Selected text ->
···
Public Bidding Hall of Fame: Yohe v. Lower Burrell

This post is one in a continuing series intended to highlight significant Pennsylvania court decisions in the area of public bidding.  The decision highlighted here concerns the core purpose of public bidding requirements.

In 1965, the Pennsylvania Supreme Court decided Yohe v. Lower Burrell, 208 A.2d 847 (Pa. 1965).  In Yohe, the City of Lower Burrell had sought to award exclusive contracts for garbage collection.  Six persons, including the taxpayer plaintiff, were asked to enter into three year contracts under which each would be granted the exclusive privilege to collect garbage in a specified district and to collect fees not to exceed a monthly maximum of $1.50 from each home serviced.  No direct payments would be made from the city’s treasury.

A taxpayer sued to challenge the city’s actions, arguing the the Third Class City Code required competitive bidding.  The trial court dismissed the complaint, holding that the statutory bidding requirements applied only where a city made payments of more than $1,000 and that no such payments by the city were involved.  An appeal was taken.  The issue on appeal was whether the city could award exclusive contracts for the collection of garbage without first advertising for bids where each contract involved sums in excess of $1,000 to be paid, not from the city treasury, but directly by city residents.

The Supreme Court disagreed with the trial court and reversed, stating first as follows:

Bidding requirements ‘are for the purpose of inviting competition, to guard against favoritism, improvidence, extravagance, fraud and corruption in the awarding of municipal contracts, and to secure the best work or supplies at the lowest price practicable, and are enacted for the benefit of property holders and taxpayers, and not for the benefit or enrichment of bidders, and should be so construed and administered as to accomplish such purpose fairly and reasonably with sole reference to the public interest.’  (Footnotes omitted.)  10 McQuillan, Municipal Corporations §  29.19, at 266-67 (3d ed. 1950).
···
Stored data entries:
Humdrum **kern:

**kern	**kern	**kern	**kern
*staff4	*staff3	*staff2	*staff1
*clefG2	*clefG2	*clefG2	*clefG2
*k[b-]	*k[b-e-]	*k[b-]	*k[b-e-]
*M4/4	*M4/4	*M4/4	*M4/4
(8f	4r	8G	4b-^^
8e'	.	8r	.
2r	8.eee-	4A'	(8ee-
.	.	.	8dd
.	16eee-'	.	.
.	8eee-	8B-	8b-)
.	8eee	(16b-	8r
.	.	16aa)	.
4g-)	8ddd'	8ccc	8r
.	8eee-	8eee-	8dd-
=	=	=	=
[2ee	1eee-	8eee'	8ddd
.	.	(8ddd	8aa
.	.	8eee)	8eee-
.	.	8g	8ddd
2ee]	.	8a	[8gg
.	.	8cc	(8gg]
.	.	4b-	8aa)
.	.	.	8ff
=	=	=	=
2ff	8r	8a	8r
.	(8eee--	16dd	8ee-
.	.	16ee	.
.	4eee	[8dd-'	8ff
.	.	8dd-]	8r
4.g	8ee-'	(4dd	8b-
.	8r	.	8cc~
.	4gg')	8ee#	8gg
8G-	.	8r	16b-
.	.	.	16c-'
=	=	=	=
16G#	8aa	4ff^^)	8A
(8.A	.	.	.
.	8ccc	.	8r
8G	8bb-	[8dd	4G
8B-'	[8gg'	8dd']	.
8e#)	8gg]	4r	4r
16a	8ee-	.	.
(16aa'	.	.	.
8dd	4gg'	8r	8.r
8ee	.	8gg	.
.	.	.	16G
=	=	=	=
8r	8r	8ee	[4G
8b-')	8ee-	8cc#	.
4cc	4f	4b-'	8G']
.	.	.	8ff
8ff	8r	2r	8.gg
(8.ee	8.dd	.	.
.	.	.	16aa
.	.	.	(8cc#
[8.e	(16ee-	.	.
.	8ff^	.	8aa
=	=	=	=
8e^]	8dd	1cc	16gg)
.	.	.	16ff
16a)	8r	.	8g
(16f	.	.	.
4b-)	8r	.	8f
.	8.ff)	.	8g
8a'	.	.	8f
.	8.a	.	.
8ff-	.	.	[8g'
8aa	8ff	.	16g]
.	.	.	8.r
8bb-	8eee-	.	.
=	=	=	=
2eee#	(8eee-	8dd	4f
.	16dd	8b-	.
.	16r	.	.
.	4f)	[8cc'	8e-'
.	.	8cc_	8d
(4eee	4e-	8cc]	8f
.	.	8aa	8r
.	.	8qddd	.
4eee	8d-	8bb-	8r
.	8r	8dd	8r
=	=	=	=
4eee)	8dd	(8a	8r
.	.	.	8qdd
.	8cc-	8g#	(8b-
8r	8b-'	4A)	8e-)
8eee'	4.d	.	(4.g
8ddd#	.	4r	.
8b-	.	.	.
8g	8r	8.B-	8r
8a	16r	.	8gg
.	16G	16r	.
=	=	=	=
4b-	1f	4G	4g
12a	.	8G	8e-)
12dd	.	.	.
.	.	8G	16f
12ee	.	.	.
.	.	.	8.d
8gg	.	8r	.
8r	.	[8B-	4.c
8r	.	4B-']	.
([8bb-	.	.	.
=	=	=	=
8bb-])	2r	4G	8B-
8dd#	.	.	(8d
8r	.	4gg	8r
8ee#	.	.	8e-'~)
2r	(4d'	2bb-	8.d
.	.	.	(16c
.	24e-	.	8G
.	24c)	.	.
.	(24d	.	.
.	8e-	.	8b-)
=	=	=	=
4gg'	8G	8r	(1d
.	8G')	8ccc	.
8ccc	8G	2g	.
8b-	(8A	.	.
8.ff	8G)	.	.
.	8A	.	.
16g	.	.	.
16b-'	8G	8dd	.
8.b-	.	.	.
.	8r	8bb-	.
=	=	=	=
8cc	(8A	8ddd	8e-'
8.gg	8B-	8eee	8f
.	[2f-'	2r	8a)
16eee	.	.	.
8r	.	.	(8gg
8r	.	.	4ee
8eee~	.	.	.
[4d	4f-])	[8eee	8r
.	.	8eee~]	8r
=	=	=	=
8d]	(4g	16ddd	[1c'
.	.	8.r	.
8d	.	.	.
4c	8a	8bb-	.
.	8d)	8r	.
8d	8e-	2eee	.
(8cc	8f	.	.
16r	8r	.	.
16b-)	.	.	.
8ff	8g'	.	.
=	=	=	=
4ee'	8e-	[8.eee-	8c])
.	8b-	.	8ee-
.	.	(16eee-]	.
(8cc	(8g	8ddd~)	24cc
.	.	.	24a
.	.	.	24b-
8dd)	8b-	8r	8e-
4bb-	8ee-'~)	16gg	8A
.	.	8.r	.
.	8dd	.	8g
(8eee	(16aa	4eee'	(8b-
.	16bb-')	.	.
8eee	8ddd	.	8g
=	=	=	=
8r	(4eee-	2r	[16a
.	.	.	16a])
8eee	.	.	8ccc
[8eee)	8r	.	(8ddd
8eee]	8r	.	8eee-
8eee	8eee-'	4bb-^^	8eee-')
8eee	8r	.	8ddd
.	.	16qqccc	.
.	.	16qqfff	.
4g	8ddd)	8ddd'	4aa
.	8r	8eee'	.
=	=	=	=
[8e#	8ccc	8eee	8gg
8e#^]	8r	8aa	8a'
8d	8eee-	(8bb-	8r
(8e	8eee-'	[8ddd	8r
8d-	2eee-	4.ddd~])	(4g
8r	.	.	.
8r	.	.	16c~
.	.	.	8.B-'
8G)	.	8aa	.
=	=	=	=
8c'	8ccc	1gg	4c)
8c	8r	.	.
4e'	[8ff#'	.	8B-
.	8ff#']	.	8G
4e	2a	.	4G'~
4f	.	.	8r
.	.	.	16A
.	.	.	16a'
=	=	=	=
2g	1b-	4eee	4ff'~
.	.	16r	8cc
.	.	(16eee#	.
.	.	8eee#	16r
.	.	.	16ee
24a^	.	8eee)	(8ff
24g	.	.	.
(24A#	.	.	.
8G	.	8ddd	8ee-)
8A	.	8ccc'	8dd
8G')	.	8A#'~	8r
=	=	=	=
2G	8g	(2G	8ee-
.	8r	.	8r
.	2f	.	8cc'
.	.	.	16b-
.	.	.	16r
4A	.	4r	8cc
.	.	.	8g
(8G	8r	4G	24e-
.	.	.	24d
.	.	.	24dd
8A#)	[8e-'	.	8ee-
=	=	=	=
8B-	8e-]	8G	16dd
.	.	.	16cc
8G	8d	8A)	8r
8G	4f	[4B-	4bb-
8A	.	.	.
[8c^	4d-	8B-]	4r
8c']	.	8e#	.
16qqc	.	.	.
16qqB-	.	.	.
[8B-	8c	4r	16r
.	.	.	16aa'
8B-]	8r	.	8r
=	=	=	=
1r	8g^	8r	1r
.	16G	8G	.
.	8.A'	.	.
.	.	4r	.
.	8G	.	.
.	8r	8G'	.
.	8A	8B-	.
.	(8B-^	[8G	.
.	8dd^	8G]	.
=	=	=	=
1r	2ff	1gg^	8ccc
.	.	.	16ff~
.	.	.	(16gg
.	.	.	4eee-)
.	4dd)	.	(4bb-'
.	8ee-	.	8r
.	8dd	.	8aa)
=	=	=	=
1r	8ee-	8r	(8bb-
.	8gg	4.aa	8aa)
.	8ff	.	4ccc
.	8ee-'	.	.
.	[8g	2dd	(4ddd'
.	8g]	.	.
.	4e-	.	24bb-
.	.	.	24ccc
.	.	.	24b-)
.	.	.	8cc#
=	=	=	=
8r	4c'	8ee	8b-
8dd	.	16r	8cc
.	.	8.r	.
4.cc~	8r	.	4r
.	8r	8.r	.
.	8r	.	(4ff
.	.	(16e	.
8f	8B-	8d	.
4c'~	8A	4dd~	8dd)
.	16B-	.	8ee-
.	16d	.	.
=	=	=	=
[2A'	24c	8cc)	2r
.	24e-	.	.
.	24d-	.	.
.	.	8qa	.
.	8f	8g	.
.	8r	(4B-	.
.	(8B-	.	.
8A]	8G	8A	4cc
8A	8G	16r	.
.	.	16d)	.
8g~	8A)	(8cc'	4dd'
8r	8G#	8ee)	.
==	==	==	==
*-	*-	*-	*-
···
What is asked ->
1. Rewrite the Yohe v. Lower Burrell post from "A taxpayer sued" through "by city residents.", changing "garbage" to "trash".
2. Write what comes next in the Yohe v. Lower Burrell post, picking up after its final sentence.

Response list ->
1.
A taxpayer sued to challenge the city’s actions, arguing the the Third Class City Code required competitive bidding.  The trial court dismissed the complaint, holding that the statutory bidding requirements applied only where a city made payments of more than $1,000 and that no such payments by the city were involved.  An appeal was taken.  The issue on appeal was whether the city could award exclusive contracts for the collection of trash without first advertising for bids where each contract involved sums in excess of $1,000 to be paid, not from the city treasury, but directly by city residents.

2.
The Court then found that it made no difference that the city itself was not making a direct payment to the garbage collector:

The need for bidding requirements is just as compelling in the instant case where the garbage collector is compensated directly by the recipients of his service as it is when the recipients pay for service through the conduit of the municipal treasury.  In each case, regardless of who makes the final payment, it is the taxpaying citizen who provides the necessary funds and whose interest must be protected.  The provisions of the Third Class City Code in issue here were enacted to insure that protection.  We cannot interpret those sections in a way which would substantially emasculate their protective objectives and thereby encourage the objectionable practices which the Act seeks to eliminate.  The language of the Act compels the interpretation that competitive bidding is required on these contracts even though the money comes directly from the taxpayers rather than from the city treasury.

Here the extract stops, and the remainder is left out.